In his Cours d'arithmétique Serre applies the Hasse-Minkowski theorem to quadratic forms of the form:
$$
x^2 + y^2 + z^2 = n
$$
for $n \in \mathbb{N}$ to prove that a natural number $n$ is a square if and only if $-n$ is not a square in $\mathbb{Q}_2$, and hence that a natural number can be expressed as the sum of three squares provided that it is not of the form $4^a(8b-1)$ for some $a\in \mathbb{N}_0$, $b \in \mathbb{N}$.
My question is about if one might prove the sums of three cubes conjecture by analogous means.
Now we know that the Hasse principle does not hold for a general cubic forms, if we knew that it holds for cubic forms of the form:
$$
x^3 + y^3 + z^3 = n
$$
for some $n \in \mathbb{N}$, could we reduce the proof of the sum of three cubes conjecture to a local statement, analogous to the above.
Has any work been done to prove the sum of the cubes conjecture by these means?
Is the Hasse principle known to hold for cubic forms of the above form?
I suppose this would naturally entail the introduction of something like an analogy of the Hilbert symbol in the cubic case.
Many thanks.
Edit: This would naturally not work if the Hasse principle were known to fail for a cubic form:
$$
x^3 + y^3 + z^3 = n
$$
for some $n \in \mathbb{N}$, so a natural way of dismissing the above proof strategy would be to provide such a counter-example. – Is any such counter-example known to exist?
Best Answer
I don't think that the Hasse principle is useful here.

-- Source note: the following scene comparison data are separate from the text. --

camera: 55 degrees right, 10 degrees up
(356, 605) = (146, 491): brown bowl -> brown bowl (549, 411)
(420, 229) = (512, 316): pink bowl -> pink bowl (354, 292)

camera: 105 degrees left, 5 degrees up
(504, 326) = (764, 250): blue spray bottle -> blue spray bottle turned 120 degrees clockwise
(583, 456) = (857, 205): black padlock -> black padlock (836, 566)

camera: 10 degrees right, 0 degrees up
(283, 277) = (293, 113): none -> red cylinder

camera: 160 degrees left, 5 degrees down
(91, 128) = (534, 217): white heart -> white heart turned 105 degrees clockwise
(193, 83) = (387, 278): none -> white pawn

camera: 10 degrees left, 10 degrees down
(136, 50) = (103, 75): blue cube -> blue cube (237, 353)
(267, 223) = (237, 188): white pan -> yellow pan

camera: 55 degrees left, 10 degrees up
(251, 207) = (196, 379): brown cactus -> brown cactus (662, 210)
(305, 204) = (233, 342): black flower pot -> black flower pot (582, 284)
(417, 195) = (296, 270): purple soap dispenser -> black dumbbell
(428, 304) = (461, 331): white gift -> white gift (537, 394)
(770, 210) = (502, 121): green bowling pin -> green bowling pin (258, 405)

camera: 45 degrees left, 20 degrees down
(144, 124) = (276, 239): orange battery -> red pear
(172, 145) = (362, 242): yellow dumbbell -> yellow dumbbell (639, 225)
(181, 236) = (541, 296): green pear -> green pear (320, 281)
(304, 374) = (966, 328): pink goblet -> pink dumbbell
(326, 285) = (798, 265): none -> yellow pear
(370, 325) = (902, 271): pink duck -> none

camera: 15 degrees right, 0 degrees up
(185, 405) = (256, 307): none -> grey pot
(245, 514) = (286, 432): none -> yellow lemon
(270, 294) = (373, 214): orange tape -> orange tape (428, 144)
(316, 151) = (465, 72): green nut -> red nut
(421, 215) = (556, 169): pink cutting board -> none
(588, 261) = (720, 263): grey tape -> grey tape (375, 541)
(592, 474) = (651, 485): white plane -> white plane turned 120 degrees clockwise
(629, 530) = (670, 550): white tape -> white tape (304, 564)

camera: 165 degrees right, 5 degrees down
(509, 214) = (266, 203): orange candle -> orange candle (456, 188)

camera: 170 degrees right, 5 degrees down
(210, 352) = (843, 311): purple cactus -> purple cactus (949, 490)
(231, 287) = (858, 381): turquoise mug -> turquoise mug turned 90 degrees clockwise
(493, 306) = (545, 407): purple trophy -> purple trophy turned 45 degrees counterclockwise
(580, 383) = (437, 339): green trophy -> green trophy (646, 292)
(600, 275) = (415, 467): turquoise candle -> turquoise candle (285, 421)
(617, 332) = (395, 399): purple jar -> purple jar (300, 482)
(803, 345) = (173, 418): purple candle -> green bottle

First, Hasse-Minkowski fails in general for cubic polynomials, e.g., for $3x^3+4y^3+5z^3$. For $x^3+y^3+z^3=n$ I don't see how to use it.
Secondly, Ramanujan has used generating functions to obtain parametrised solutions for $x^3+y^3+z^3=1$ and $x^3+y^3+z^3=2$, and this direction appears to be more interesting, see for example the article by Harper.
In $1992$, Roger Heath-Brown conjectured that every $n$ unequal to $4$ or $5$ modulo $9$ has infinitely many representations as sums of three cubes.Conversely it easy to see that the other $n$ cannot be a sum of three cubes. There are many computational aspects, too, which made the problem popular for $n=33$ and $n=42$.